Karen y Lauren habían entrado en la cocina justo cuando sonaba el teléfono.

– Iremos contigo -dijo Karen.

Sin darse cuenta estaban bloqueando la entrada de la cocina y Duncan las apartó para salir.

– No, no -insistía. Tomó el abrigo del perchero del vestíbulo de la entrada.

– Alguien debería ir contigo -empezó a decir Megan, pero él la interrumpió luchando por meter los brazos por las mangas del abrigo.

– No, no. Iré yo solo.

– Entonces te seguiremos -dijo Karen-. En el coche.

– ¡No! -gritó Duncan-. ¡Yo solo! Me ha dicho que vaya solo.

– Pero ¿y qué hacemos nosotras? -gimió Megan.

– ¡No lo sé! Esperen aquí. Por Dios, déjenme paso -dijo mientras salía a toda prisa.
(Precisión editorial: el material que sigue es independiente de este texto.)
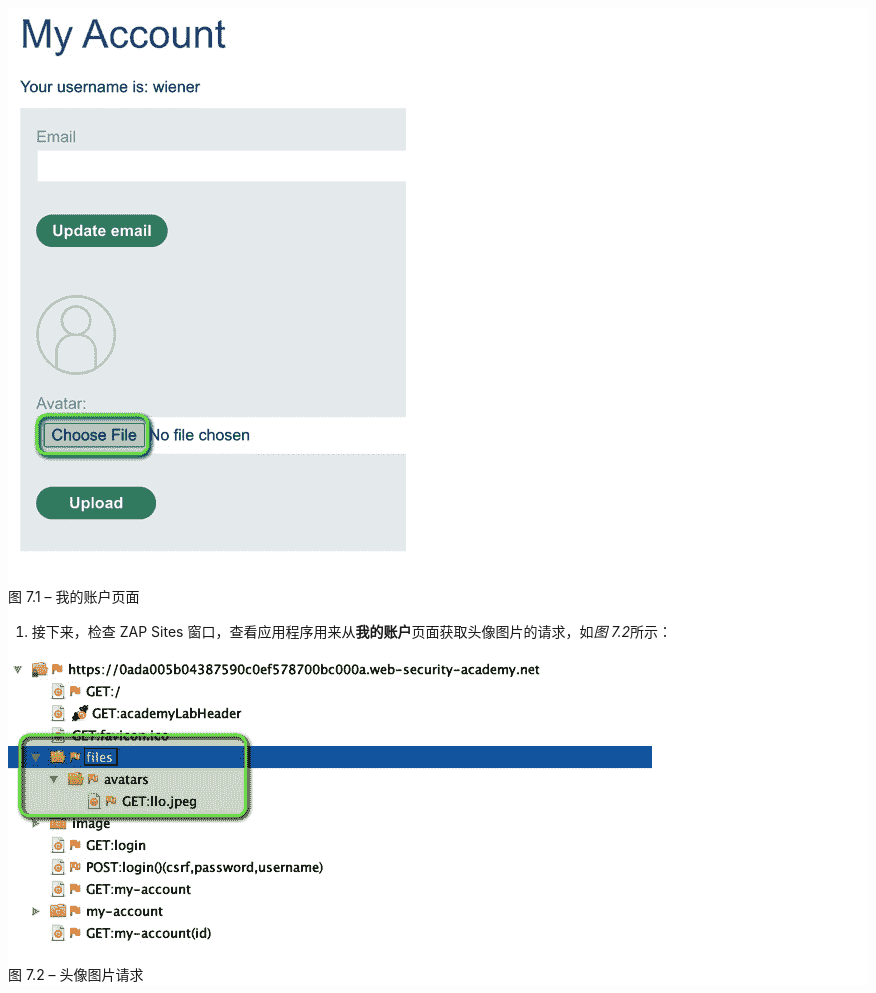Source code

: ![图 7.1 – 我的账户页面](img/Figure_7.01_B18829.jpg)

图 7.1 – 我的账户页面

1.  接下来，检查 ZAP Sites 窗口，查看应用程序用来从**我的账户**页面获取头像图片的请求，如*图 7.2*所示：

![图 7.2 – 头像图片请求](img/Figure_7.02_B18829.jpg)

图 7.2 – 头像图片请求
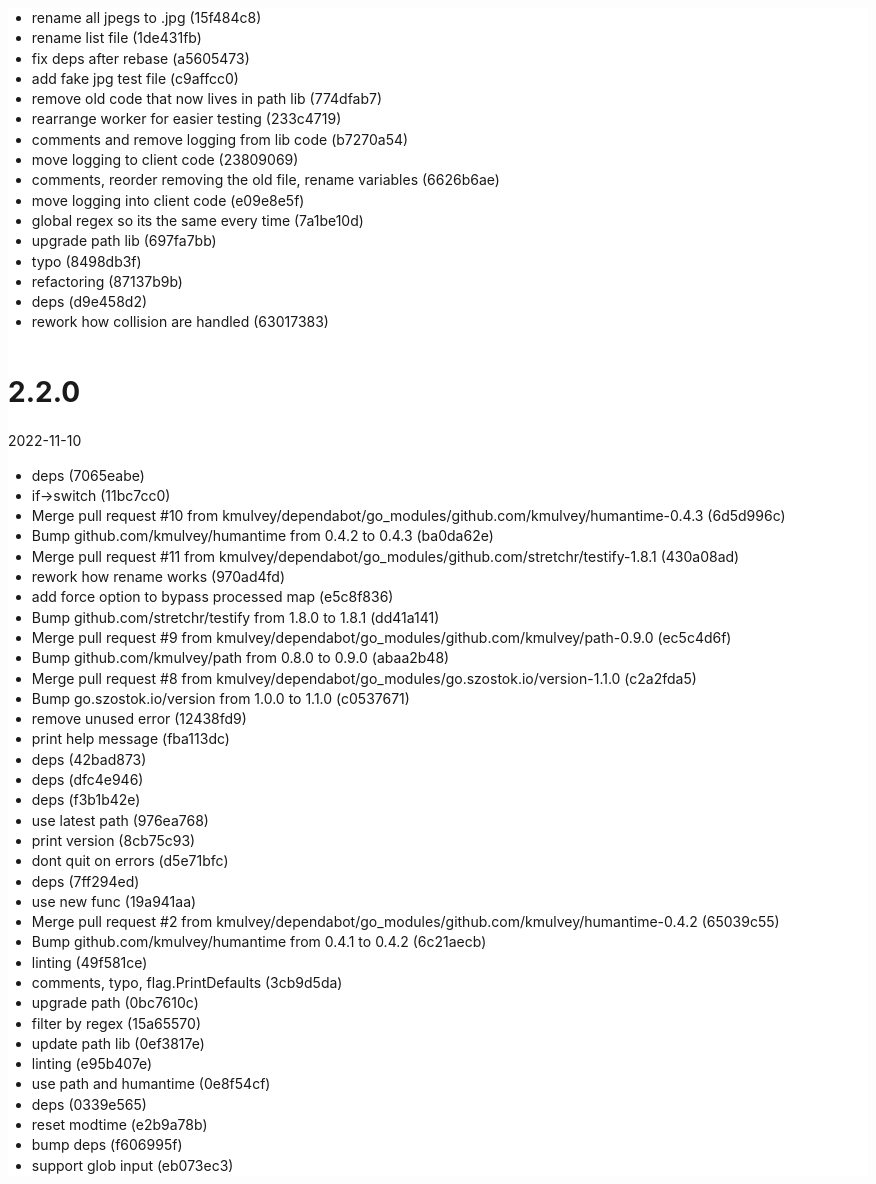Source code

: * rename all jpegs to .jpg (15f484c8)
* rename list file (1de431fb)
* fix deps after rebase (a5605473)
* add fake jpg test file (c9affcc0)
* remove old code that now lives in path lib (774dfab7)
* rearrange worker for easier testing (233c4719)
* comments and remove logging from lib code (b7270a54)
* move logging to client code (23809069)
* comments, reorder removing the old file, rename variables (6626b6ae)
* move logging into client code (e09e8e5f)
* global regex so its the same every time (7a1be10d)
* upgrade path lib (697fa7bb)
* typo (8498db3f)
* refactoring (87137b9b)
* deps (d9e458d2)
* rework how collision are handled (63017383)

2.2.0
=============
2022-11-10

* deps (7065eabe)
* if->switch (11bc7cc0)
* Merge pull request #10 from kmulvey/dependabot/go_modules/github.com/kmulvey/humantime-0.4.3 (6d5d996c)
* Bump github.com/kmulvey/humantime from 0.4.2 to 0.4.3 (ba0da62e)
* Merge pull request #11 from kmulvey/dependabot/go_modules/github.com/stretchr/testify-1.8.1 (430a08ad)
* rework how rename works (970ad4fd)
* add force option to bypass processed map (e5c8f836)
* Bump github.com/stretchr/testify from 1.8.0 to 1.8.1 (dd41a141)
* Merge pull request #9 from kmulvey/dependabot/go_modules/github.com/kmulvey/path-0.9.0 (ec5c4d6f)
* Bump github.com/kmulvey/path from 0.8.0 to 0.9.0 (abaa2b48)
* Merge pull request #8 from kmulvey/dependabot/go_modules/go.szostok.io/version-1.1.0 (c2a2fda5)
* Bump go.szostok.io/version from 1.0.0 to 1.1.0 (c0537671)
* remove unused error (12438fd9)
* print help message (fba113dc)
* deps (42bad873)
* deps (dfc4e946)
* deps (f3b1b42e)
* use latest path (976ea768)
* print version (8cb75c93)
* dont quit on errors (d5e71bfc)
* deps (7ff294ed)
* use new func (19a941aa)
* Merge pull request #2 from kmulvey/dependabot/go_modules/github.com/kmulvey/humantime-0.4.2 (65039c55)
* Bump github.com/kmulvey/humantime from 0.4.1 to 0.4.2 (6c21aecb)
* linting (49f581ce)
* comments, typo, flag.PrintDefaults (3cb9d5da)
* upgrade path (0bc7610c)
* filter by regex (15a65570)
* update path lib (0ef3817e)
* linting (e95b407e)
* use path and humantime (0e8f54cf)
* deps (0339e565)
* reset modtime (e2b9a78b)
* bump deps (f606995f)
* support glob input (eb073ec3)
Las tres se quedaron mirándolo mientras se metía en el coche y salía disparado hacia la carretera.

– ¿Dios! -dijo Megan mientras veía derrapar las ruedas-. ¡Dios! ¿Qué hemos hecho?

– ¿Qué pasa, mamá? -preguntó Karen.

– No lo sé, no lo sé.

Se volvió hacia las gemelas y esbozó una sonrisa de ánimo que sabía no les haría ningún efecto. Entraron en la casa y se prepararon para esperar. Megan sentía ganas de decir muchas cosas, pero calló al darse cuenta de que no serían más que tonterías. Por un horrible instante se preguntó si volvería a ver a alguno de los tres, después se obligó a dejar de lado ese pensamiento, que la enfermaba. Aceptó agradecida la taza de té que le tendía Lauren tratando de que el calor que desprendía combatiera el frío interior que empezaba a atenazarla.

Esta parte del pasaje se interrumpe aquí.